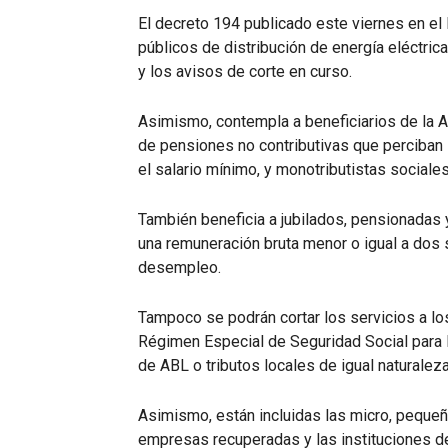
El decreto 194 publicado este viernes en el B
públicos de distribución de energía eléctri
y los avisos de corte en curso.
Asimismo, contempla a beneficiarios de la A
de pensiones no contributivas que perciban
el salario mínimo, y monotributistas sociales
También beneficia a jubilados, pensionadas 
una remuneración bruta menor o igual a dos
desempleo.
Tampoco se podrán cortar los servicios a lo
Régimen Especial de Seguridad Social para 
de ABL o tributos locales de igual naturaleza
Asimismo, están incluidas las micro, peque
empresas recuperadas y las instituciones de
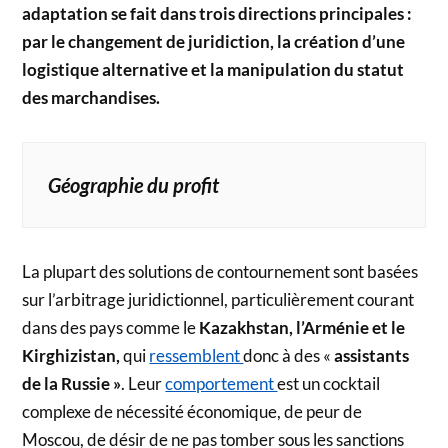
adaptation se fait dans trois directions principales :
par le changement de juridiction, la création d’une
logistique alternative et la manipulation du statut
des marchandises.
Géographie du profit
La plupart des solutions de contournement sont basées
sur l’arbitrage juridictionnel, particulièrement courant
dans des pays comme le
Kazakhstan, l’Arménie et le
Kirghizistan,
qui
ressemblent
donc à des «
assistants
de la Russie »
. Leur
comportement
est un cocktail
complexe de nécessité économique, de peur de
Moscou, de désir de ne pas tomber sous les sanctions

...

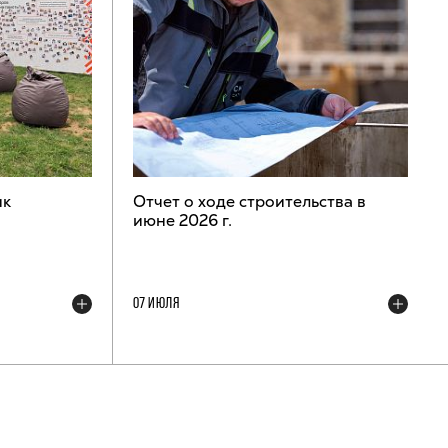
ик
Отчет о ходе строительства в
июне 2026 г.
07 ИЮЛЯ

* Problem details *
Check each line of the preceding material for the word "igual", then state how many lines contain it, with no other text.

* Written response *
2